The Georgia Bulletin

Mon, Dec 1, 2008


What I Have Seen and Heard - Archbishop Gregory's Weekly Column

Print Issue: July 23, 1987

Holy Cross Youth In German Program

By Paula Day

Woody Danda, a member of Holy Cross parish and a student of St. Pius X High School, has been selected as a finalist for the 1987-88 Congress-Bundestag Youth Exchange Program.

As a finalist, Danda will spend a year in Germany, living with a host family and attending a German school. Funding for the full one-year scholarship comes from a three-year-old program sponsored by the West German Bundestag and the American Congress.

Danda left July 20 for a pre-departure orientation at Georgetown University in Washington, DC. From there he will fly to Frankfurt, West Germany, for a four-week language/cultural camp before he meets his German host family.

Danda, son of Ginger and David Danda of Atlanta, maintains a 3.8 grade point average in his college preparatory courses at St.
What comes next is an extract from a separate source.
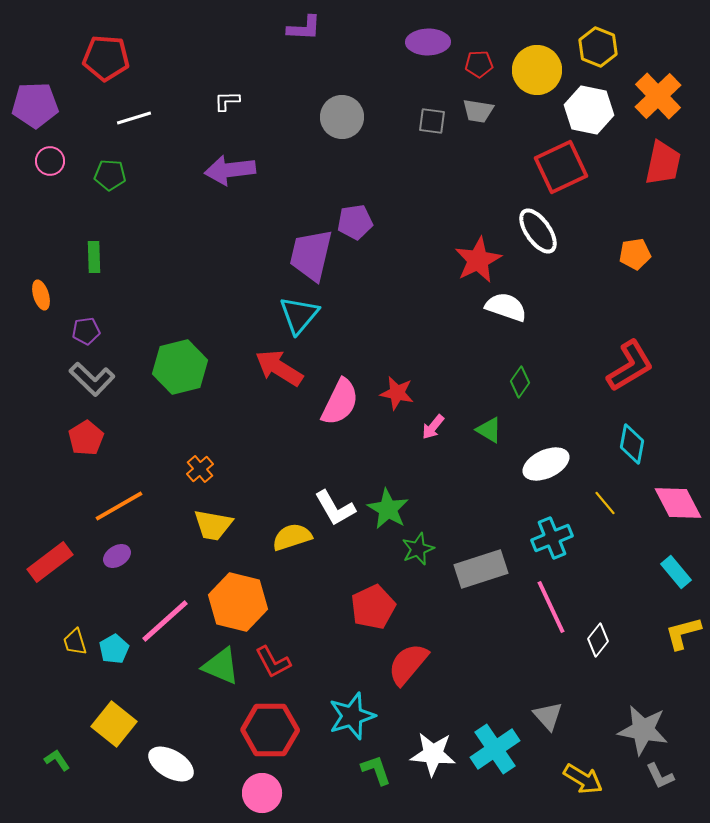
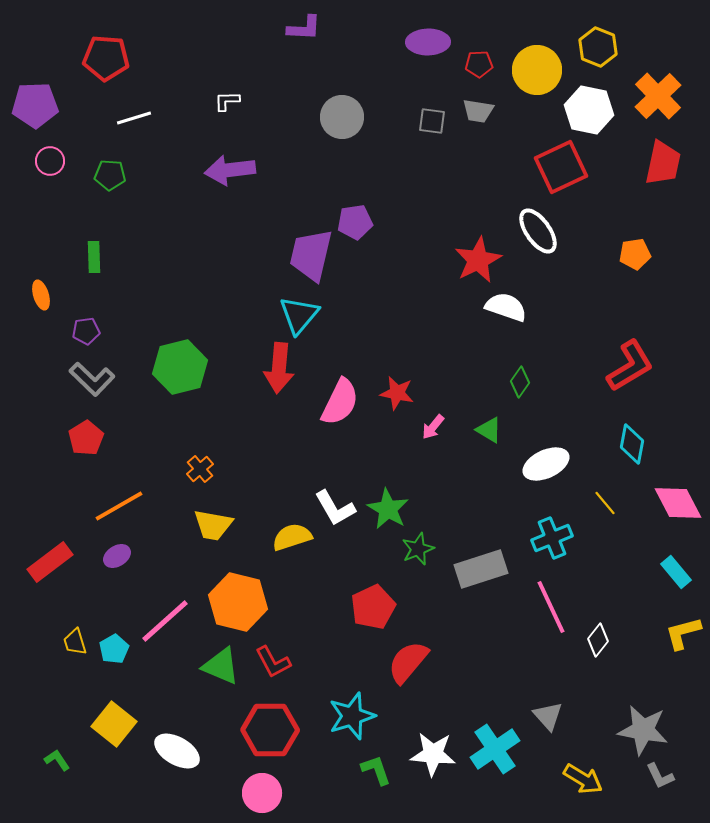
red arrow at (279, 368): rotated 117 degrees counterclockwise
red semicircle at (408, 664): moved 2 px up
white ellipse at (171, 764): moved 6 px right, 13 px up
Pius. He has taken four years of German and three years of French and says languages "seem to come naturally -- I pick them up so easily."

Danda expects his German school experience to be a challenge.

"It'll be incredibly different," he says. They have 13 years of formal schooling. The last three are equivalent to being a freshman and sophomore in college. I'll be in the 9th or 10th grade of their school."

Danda's study of German began when the mother of a friend who was taking a course in German at Georgia State interested the youth in the language. He has since excelled in his speaking competency to the point of winning first and second place in the German language competitions at Kennesaw College. He says he practices conversing in the language with the French baker where he works.

Dr. Elke Burdon, German instructor and chairperson of St. Pius' language department, approached Danda about the youth exchange program. The school's administration nominated him for the program; he submitted essays and was interviewed by Youth For Understanding personnel. He is one of 150 young people chosen to participate in the initiative for the coming year.

The program's purpose, according to Danda, is "to show students that other people can live differently but in peace." For a year "I'll become a German, as they say," he adds.

Danda's plans for the future? "It's between two choices," he says. "I might apply to Georgetown's School of Foreign Service. I might apply to St. Meinrad's Benedictine Seminary (in Indiana). I might make a retreat there and absolutely love it. They're a teaching order. I'd really like to teach theology."

And the possibility of using his talent for languages?

"Well, maybe, I'd go to Rome to study. Maybe become a nuncio for the Church."